Une question qui angoisse presque tous les parents séparés
Au moment d’une séparation, deux questions dominent presque systématiquement les discussions, et parfois les conflits : comment se répartit la garde des enfants, et comment se calcule la pension alimentaire ? Ces sujets touchent chaque année des centaines de milliers de familles françaises, et l’incertitude qui les entoure est souvent source d’angoisse inutile. Ellipsis Avocats accompagne régulièrement des parents devant le juge aux affaires familiales, et constate que mieux comprendre les critères retenus par le juge permet d’aborder la négociation avec beaucoup plus de sérénité.
Comment le juge décide du mode de garde
Contrairement à une idée reçue, la garde alternée n’est ni un droit automatique ni une option par défaut : le juge aux affaires familiales statue au cas par cas, en se fondant exclusivement sur l’intérêt de l’enfant. Plusieurs critères entrent en ligne de compte, notamment l’âge de l’enfant, la proximité géographique entre les deux domiciles, la disponibilité de chaque parent, la capacité de chacun à favoriser les relations de l’enfant avec l’autre parent, et l’avis de l’enfant lui-même lorsqu’il est en âge d’être entendu. La garde alternée est généralement privilégiée lorsque les deux parents vivent à proximité l’un de l’autre et parviennent à maintenir un dialogue minimal, tandis qu’une résidence principale chez un seul parent, avec un droit de visite et d’hébergement classique pour l’autre, reste fréquente lorsque ces conditions ne sont pas réunies.

#### Activités:
• a. Dans le texte sur la garde des enfants, sur quoi le juge aux affaires familiales se fonde-t-il exclusivement pour statuer ?
• b. Recopiez le passage du texte sur la garde des enfants allant de « Une question qui » jusqu'à « plus de sérénité. », en renommant « pension alimentaire » en « contribution alimentaire ».

#### Contenu des données:
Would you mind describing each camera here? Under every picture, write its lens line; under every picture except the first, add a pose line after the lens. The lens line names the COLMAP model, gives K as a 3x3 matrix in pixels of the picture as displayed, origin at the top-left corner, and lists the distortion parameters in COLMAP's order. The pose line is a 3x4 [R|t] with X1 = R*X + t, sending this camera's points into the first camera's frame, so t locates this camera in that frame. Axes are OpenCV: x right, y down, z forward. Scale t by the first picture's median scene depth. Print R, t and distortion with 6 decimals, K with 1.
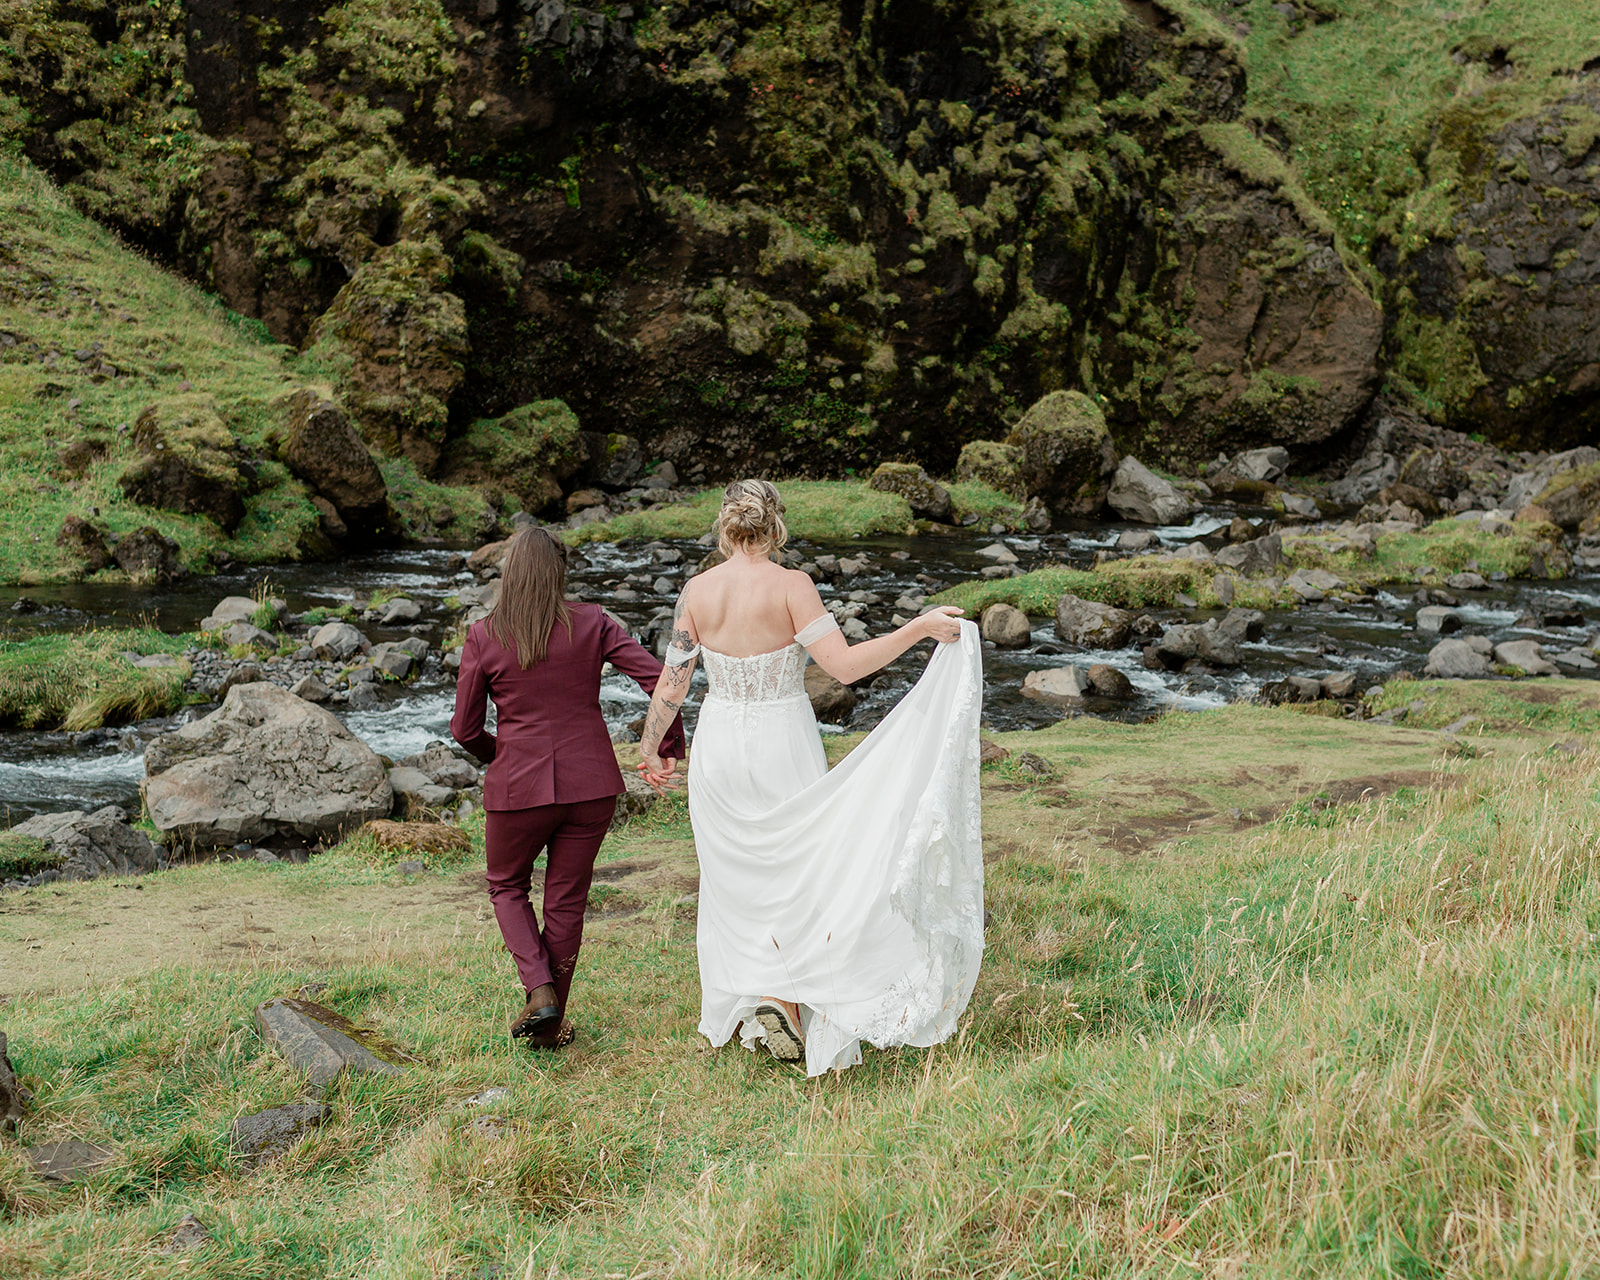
lens RADIAL K [[1937.4, 0, 870.3], [0, 1937.4, 625.0], [0, 0, 1]] dist [0.027035, 0.000000]
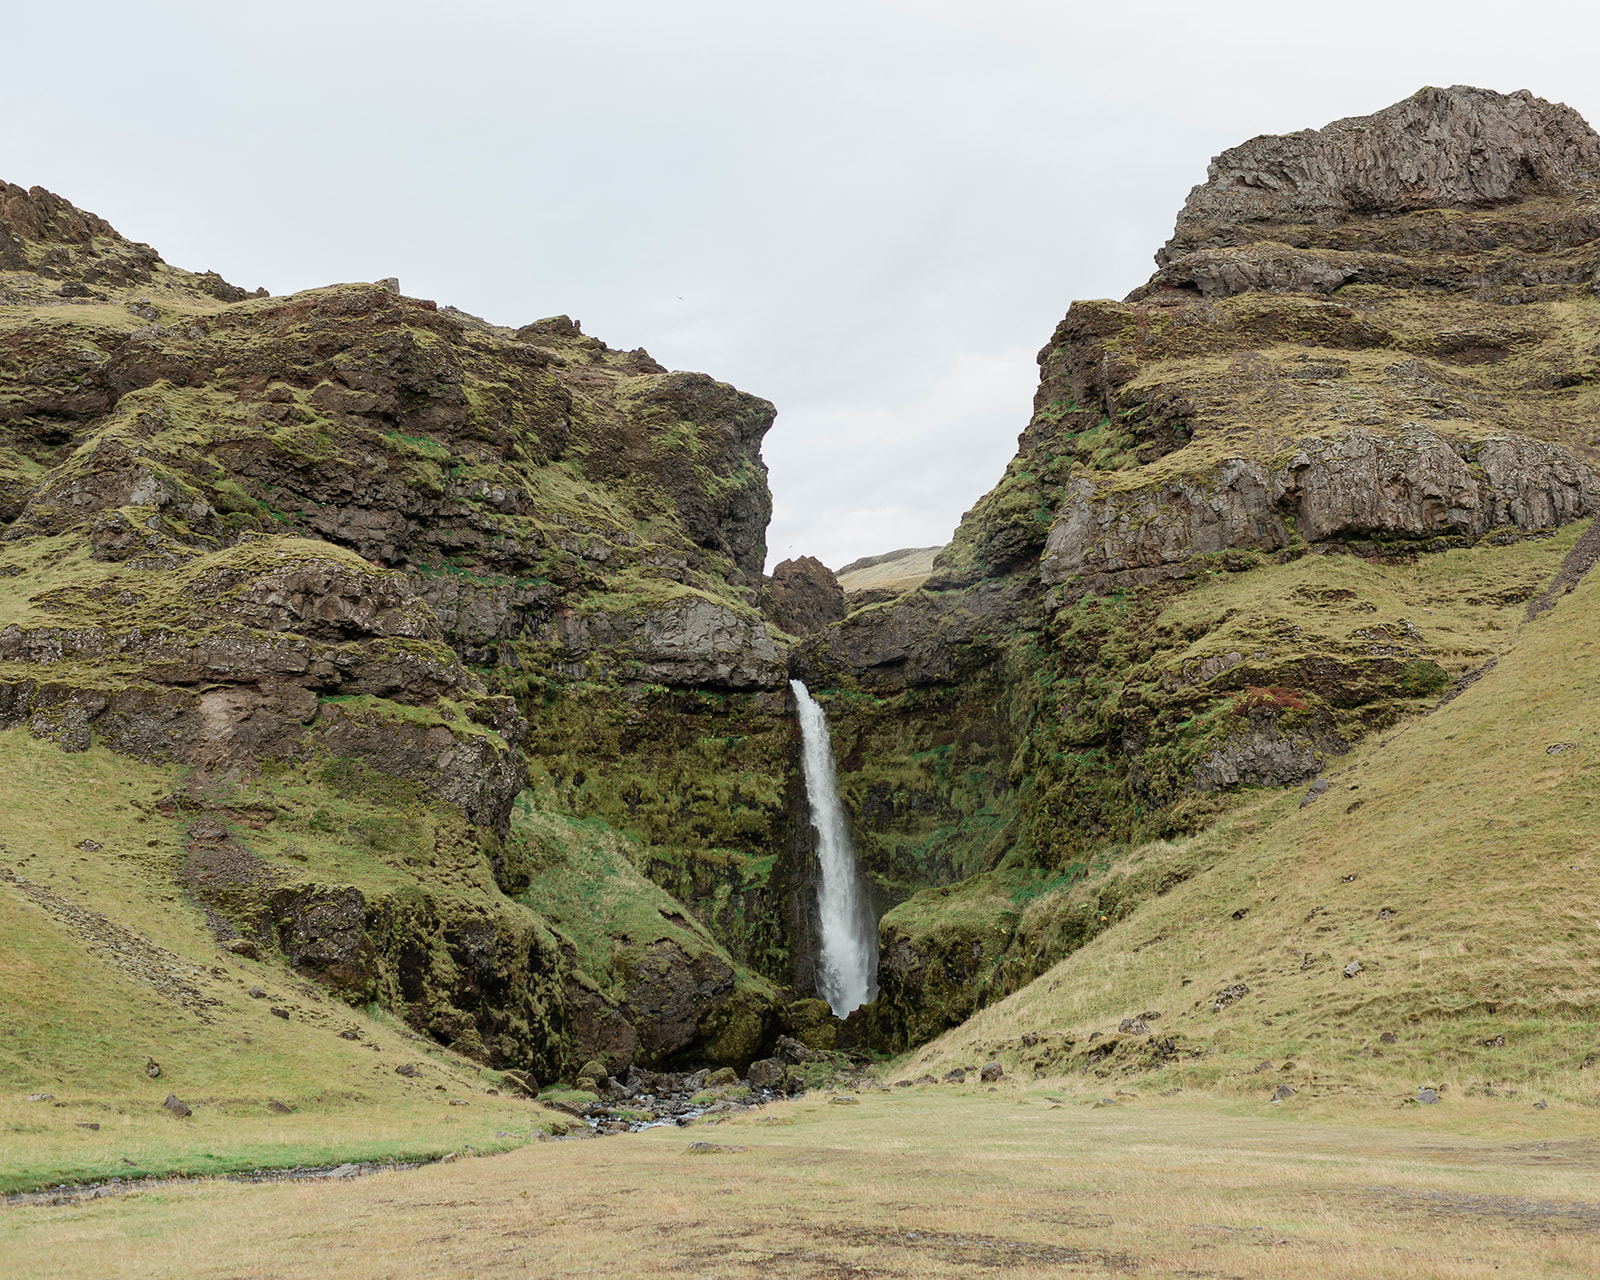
lens RADIAL K [[1937.4, 0, 806.2], [0, 1937.4, 639.9], [0, 0, 1]] dist [0.027035, 0.000000]
pose [[0.775241, 0.074246, 0.627286, -2.002692], [0.132833, 0.951700, -0.276808, 0.185138], [-0.617540, 0.297917, 0.727935, -2.138559]]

#### Résultats ordonnés:
• a. Sur l'intérêt de l'enfant.

• b.
Une question qui angoisse presque tous les parents séparés
Au moment d’une séparation, deux questions dominent presque systématiquement les discussions, et parfois les conflits : comment se répartit la garde des enfants, et comment se calcule la contribution alimentaire ? Ces sujets touchent chaque année des centaines de milliers de familles françaises, et l’incertitude qui les entoure est souvent source d’angoisse inutile. Ellipsis Avocats accompagne régulièrement des parents devant le juge aux affaires familiales, et constate que mieux comprendre les critères retenus par le juge permet d’aborder la négociation avec beaucoup plus de sérénité.